BEGIN Extracted entries
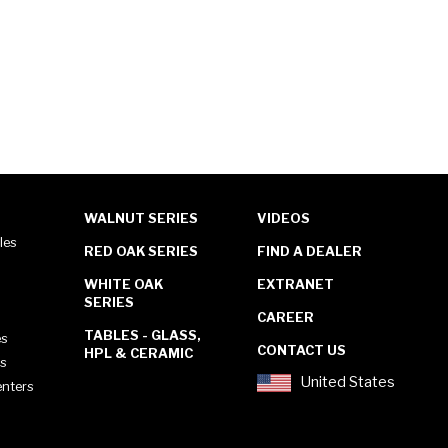
WALNUT SERIES
VIDEOS
les
RED OAK SERIES
FIND A DEALER
WHITE OAK
EXTRANET
SERIES
CAREER
TABLES - GLASS,
es
CONTACT US
HPL & CERAMIC
es
United States
enters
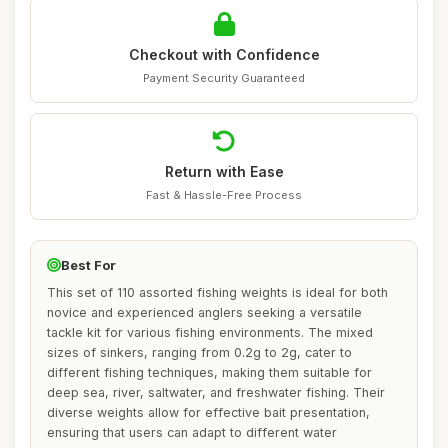
Checkout with Confidence
Payment Security Guaranteed
Return with Ease
Fast & Hassle-Free Process
Best For
This set of 110 assorted fishing weights is ideal for both
novice and experienced anglers seeking a versatile
tackle kit for various fishing environments. The mixed
sizes of sinkers, ranging from 0.2g to 2g, cater to
different fishing techniques, making them suitable for
deep sea, river, saltwater, and freshwater fishing. Their
diverse weights allow for effective bait presentation,
ensuring that users can adapt to different water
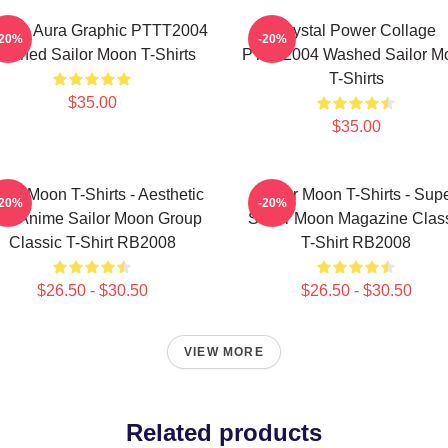
smic Aura Graphic PTTT2004
Crystal Power Collage
-20%
-20%
ashed Sailor Moon T-Shirts
PTTT2004 Washed Sailor M
T-Shirts
$35.00
$35.00
ilor Moon T-Shirts - Aesthetic
Sailor Moon T-Shirts - Sup
-20%
-20%
's Anime Sailor Moon Group
Sailor Moon Magazine Clas
Classic T-Shirt RB2008
T-Shirt RB2008
$26.50 - $30.50
$26.50 - $30.50
VIEW MORE
Related products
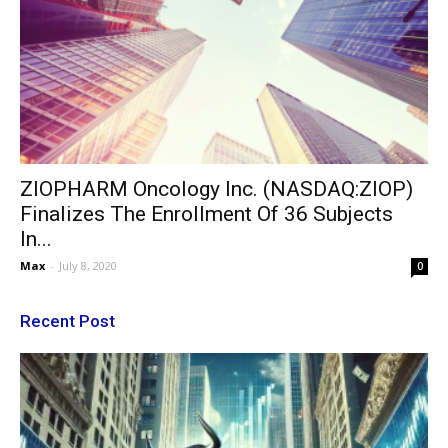
ZIOPHARM Oncology Inc. (NASDAQ:ZIOP)
Finalizes The Enrollment Of 36 Subjects
In...
Max
-
July 8, 2020
0
Recent Post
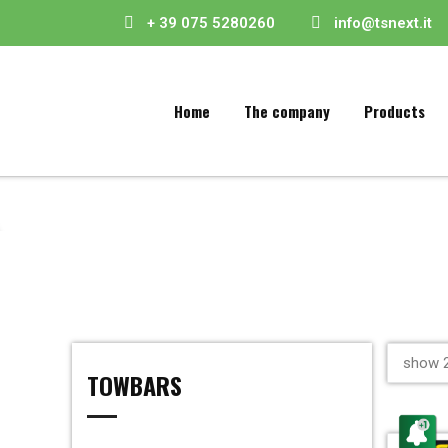
+ 39 075 5280260
info@tsnext.it
Home
The company
Products
show 2
TOWBARS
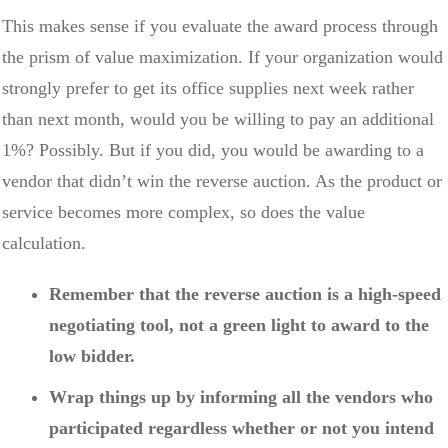
This makes sense if you evaluate the award process through
the prism of value maximization. If your organization would
strongly prefer to get its office supplies next week rather
than next month, would you be willing to pay an additional
1%? Possibly. But if you did, you would be awarding to a
vendor that didn’t win the reverse auction. As the product or
service becomes more complex, so does the value
calculation.
Remember that the reverse auction is a high-speed
negotiating tool, not a green light to award to the
low bidder.
Wrap things up by informing all the vendors who
participated regardless whether or not you intend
END Extracted entries
Each line of the material needs to be given again exactly, without any of its pictures.

• Response to this exercise
WALNUT SERIES
VIDEOS
les
RED OAK SERIES
FIND A DEALER
WHITE OAK
EXTRANET
SERIES
CAREER
TABLES - GLASS,
es
CONTACT US
HPL & CERAMIC
es
United States
enters
Checkout with Confidence
Payment Security Guaranteed
Return with Ease
Fast & Hassle-Free Process
Best For
This set of 110 assorted fishing weights is ideal for both
novice and experienced anglers seeking a versatile
tackle kit for various fishing environments. The mixed
sizes of sinkers, ranging from 0.2g to 2g, cater to
different fishing techniques, making them suitable for
deep sea, river, saltwater, and freshwater fishing. Their
diverse weights allow for effective bait presentation,
ensuring that users can adapt to different water
smic Aura Graphic PTTT2004
Crystal Power Collage
-20%
-20%
ashed Sailor Moon T-Shirts
PTTT2004 Washed Sailor M
T-Shirts
$35.00
$35.00
ilor Moon T-Shirts - Aesthetic
Sailor Moon T-Shirts - Sup
-20%
-20%
's Anime Sailor Moon Group
Sailor Moon Magazine Clas
Classic T-Shirt RB2008
T-Shirt RB2008
$26.50 - $30.50
$26.50 - $30.50
VIEW MORE
Related products
ZIOPHARM Oncology Inc. (NASDAQ:ZIOP)
Finalizes The Enrollment Of 36 Subjects
In...
Max
-
July 8, 2020
0
Recent Post
+ 39 075 5280260
info@tsnext.it
Home
The company
Products
show 2
TOWBARS
This makes sense if you evaluate the award process through
the prism of value maximization. If your organization would
strongly prefer to get its office supplies next week rather
than next month, would you be willing to pay an additional
1%? Possibly. But if you did, you would be awarding to a
vendor that didn’t win the reverse auction. As the product or
service becomes more complex, so does the value
calculation.
Remember that the reverse auction is a high-speed
negotiating tool, not a green light to award to the
low bidder.
Wrap things up by informing all the vendors who
participated regardless whether or not you intend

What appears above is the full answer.